Meta AI RGPD : ce que Meta fait de vos données, et comment vous y opposer
Meta AI RGPD : ce que dit la CNIL de l’entraînement de Meta sur vos publications, comment vous y opposer et quelles règles suivre pour utiliser l’IA au travail.
La réponse courte d’abord. Depuis fin mai 2025, Meta utilise les publications publiques des adultes et leurs échanges avec ses outils d’IA pour entraîner ses modèles, comme le décrit la CNIL. Vous pouvez vous y opposer, sans avoir à vous justifier. Et au travail, la règle la plus utile tient en une phrase : ne mettez ni données personnelles ni informations confidentielles dans un assistant grand public. Le reste de cet article détaille ce qui est utilisé, ce qui ne l’est pas, et ce que l’arrivée des agents IA change.
Un point de méthode : cet article décrit les positions publiées par la CNIL et les annonces de Meta. Il ne remplace pas un avis juridique. Pour une situation précise dans votre organisation, votre délégué à la protection des données reste l’interlocuteur.
Meta AI en France : de quoi parle-t-on
Meta AI est l’assistant intégré à WhatsApp, Instagram, Facebook et Messenger. Il est arrivé en Europe le 20 mars 2025, dans 41 pays européens et 21 territoires d’outre-mer, selon Meta. L’entreprise écrivait alors qu’il lui avait fallu plus de temps que prévu, parce qu’elle continuait « à naviguer dans un système réglementaire européen complexe ».
La version européenne était plus limitée qu’aux États-Unis : un chat textuel, sans génération d’images, disponible en six langues dont le français. En France, on le reconnaît à l’icône bleue dans les conversations et à la mention @MetaAI dans WhatsApp.
Depuis, Meta a lancé son modèle Muse Spark, présenté dans Muse Spark : ce qu’est le modèle de Meta. Meta indique avoir déployé ses nouvelles fonctions « dans certains marchés » sans publier la liste. À la date de cet article, en septembre 2026, rien ne confirme que Meta AI en France tourne déjà sur Muse Spark. Ne tenez pas l’un pour l’autre.

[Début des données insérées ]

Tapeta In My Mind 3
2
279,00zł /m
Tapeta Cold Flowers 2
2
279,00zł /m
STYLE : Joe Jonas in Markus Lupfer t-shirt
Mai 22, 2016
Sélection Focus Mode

Ce que la CNIL dit de l’entraînement de Meta
La page de la CNIL, datée du 27 mai 2025, distingue clairement ce qui entre dans l’entraînement et ce qui en est exclu. Voici ce qu’elle décrit.

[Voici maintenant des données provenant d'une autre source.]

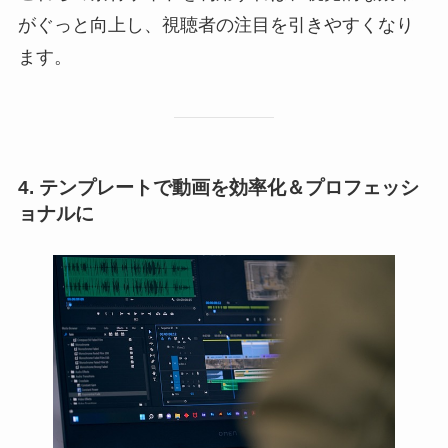
がぐっと向上し、視聴者の注目を引きやすくなり
ます。
4. テンプレートで動画を効率化＆プロフェッシ
ョナルに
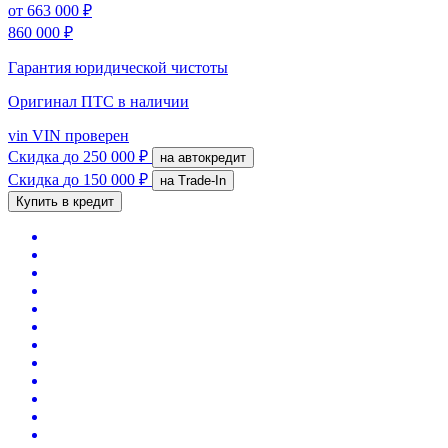
от
663 000 ₽
860 000 ₽
Гарантия юридической чистоты
Оригинал ПТС
в наличии
vin
VIN проверен
Скидка
до 250 000 ₽
на автокредит
Скидка
до 150 000 ₽
на Trade-In
Купить в кредит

- Utilisé : les publications publiques des utilisateurs adultes, c’est-à-dire les textes, les photos et les commentaires.
- Utilisé : les interactions avec les outils d’IA de Meta.
- Exclu : les messages privés.
- Exclu : les interactions avec Meta AI dans WhatsApp.
- Exclu : les contenus des utilisateurs de moins de 18 ans.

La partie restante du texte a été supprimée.